*What the exercise asks*.
Could you return every record below exactly as it is written?

[[ Data excerpts, beginning ]]

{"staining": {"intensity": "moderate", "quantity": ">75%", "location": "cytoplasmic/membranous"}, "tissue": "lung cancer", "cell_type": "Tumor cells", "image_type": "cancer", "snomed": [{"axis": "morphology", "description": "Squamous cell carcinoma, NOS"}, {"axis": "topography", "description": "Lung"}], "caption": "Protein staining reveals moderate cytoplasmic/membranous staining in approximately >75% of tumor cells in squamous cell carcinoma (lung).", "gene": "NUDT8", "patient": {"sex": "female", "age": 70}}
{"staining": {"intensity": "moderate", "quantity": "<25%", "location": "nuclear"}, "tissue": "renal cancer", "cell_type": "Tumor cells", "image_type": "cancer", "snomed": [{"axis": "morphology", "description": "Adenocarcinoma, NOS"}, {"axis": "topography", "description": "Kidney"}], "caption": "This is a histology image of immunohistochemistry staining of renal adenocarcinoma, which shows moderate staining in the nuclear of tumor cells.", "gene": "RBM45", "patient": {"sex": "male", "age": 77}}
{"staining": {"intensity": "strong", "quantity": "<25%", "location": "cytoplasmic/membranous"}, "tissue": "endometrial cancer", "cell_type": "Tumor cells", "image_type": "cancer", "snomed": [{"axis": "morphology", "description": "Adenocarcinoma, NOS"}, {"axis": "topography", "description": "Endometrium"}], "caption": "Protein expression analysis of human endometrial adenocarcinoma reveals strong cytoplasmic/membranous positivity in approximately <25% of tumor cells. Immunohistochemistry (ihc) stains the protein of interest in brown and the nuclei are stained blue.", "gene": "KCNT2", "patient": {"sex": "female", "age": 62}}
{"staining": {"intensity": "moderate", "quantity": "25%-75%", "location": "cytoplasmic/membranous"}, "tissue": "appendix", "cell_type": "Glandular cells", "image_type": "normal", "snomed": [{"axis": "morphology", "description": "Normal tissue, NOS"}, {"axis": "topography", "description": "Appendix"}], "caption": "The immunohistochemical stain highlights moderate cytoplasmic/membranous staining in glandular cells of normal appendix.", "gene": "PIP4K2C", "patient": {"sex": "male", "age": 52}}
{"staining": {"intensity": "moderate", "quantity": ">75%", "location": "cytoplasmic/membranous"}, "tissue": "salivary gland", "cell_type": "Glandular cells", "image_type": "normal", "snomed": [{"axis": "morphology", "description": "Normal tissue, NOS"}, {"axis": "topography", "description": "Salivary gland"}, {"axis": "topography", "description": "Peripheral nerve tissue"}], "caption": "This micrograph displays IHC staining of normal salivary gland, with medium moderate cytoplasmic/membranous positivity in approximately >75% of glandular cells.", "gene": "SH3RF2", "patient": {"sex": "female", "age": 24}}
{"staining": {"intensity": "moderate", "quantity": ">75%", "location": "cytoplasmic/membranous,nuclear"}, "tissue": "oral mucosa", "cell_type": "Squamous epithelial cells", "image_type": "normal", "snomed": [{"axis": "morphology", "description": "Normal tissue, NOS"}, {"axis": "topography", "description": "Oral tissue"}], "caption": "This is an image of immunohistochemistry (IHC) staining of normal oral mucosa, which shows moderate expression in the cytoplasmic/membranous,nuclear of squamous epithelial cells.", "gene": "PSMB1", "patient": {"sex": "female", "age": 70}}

[[ Data excerpts, end ]]

*Solution to this problem*.
{"staining": {"intensity": "moderate", "quantity": ">75%", "location": "cytoplasmic/membranous"}, "tissue": "lung cancer", "cell_type": "Tumor cells", "image_type": "cancer", "snomed": [{"axis": "morphology", "description": "Squamous cell carcinoma, NOS"}, {"axis": "topography", "description": "Lung"}], "caption": "Protein staining reveals moderate cytoplasmic/membranous staining in approximately >75% of tumor cells in squamous cell carcinoma (lung).", "gene": "NUDT8", "patient": {"sex": "female", "age": 70}}
{"staining": {"intensity": "moderate", "quantity": "<25%", "location": "nuclear"}, "tissue": "renal cancer", "cell_type": "Tumor cells", "image_type": "cancer", "snomed": [{"axis": "morphology", "description": "Adenocarcinoma, NOS"}, {"axis": "topography", "description": "Kidney"}], "caption": "This is a histology image of immunohistochemistry staining of renal adenocarcinoma, which shows moderate staining in the nuclear of tumor cells.", "gene": "RBM45", "patient": {"sex": "male", "age": 77}}
{"staining": {"intensity": "strong", "quantity": "<25%", "location": "cytoplasmic/membranous"}, "tissue": "endometrial cancer", "cell_type": "Tumor cells", "image_type": "cancer", "snomed": [{"axis": "morphology", "description": "Adenocarcinoma, NOS"}, {"axis": "topography", "description": "Endometrium"}], "caption": "Protein expression analysis of human endometrial adenocarcinoma reveals strong cytoplasmic/membranous positivity in approximately <25% of tumor cells. Immunohistochemistry (ihc) stains the protein of interest in brown and the nuclei are stained blue.", "gene": "KCNT2", "patient": {"sex": "female", "age": 62}}
{"staining": {"intensity": "moderate", "quantity": "25%-75%", "location": "cytoplasmic/membranous"}, "tissue": "appendix", "cell_type": "Glandular cells", "image_type": "normal", "snomed": [{"axis": "morphology", "description": "Normal tissue, NOS"}, {"axis": "topography", "description": "Appendix"}], "caption": "The immunohistochemical stain highlights moderate cytoplasmic/membranous staining in glandular cells of normal appendix.", "gene": "PIP4K2C", "patient": {"sex": "male", "age": 52}}
{"staining": {"intensity": "moderate", "quantity": ">75%", "location": "cytoplasmic/membranous"}, "tissue": "salivary gland", "cell_type": "Glandular cells", "image_type": "normal", "snomed": [{"axis": "morphology", "description": "Normal tissue, NOS"}, {"axis": "topography", "description": "Salivary gland"}, {"axis": "topography", "description": "Peripheral nerve tissue"}], "caption": "This micrograph displays IHC staining of normal salivary gland, with medium moderate cytoplasmic/membranous positivity in approximately >75% of glandular cells.", "gene": "SH3RF2", "patient": {"sex": "female", "age": 24}}
{"staining": {"intensity": "moderate", "quantity": ">75%", "location": "cytoplasmic/membranous,nuclear"}, "tissue": "oral mucosa", "cell_type": "Squamous epithelial cells", "image_type": "normal", "snomed": [{"axis": "morphology", "description": "Normal tissue, NOS"}, {"axis": "topography", "description": "Oral tissue"}], "caption": "This is an image of immunohistochemistry (IHC) staining of normal oral mucosa, which shows moderate expression in the cytoplasmic/membranous,nuclear of squamous epithelial cells.", "gene": "PSMB1", "patient": {"sex": "female", "age": 70}}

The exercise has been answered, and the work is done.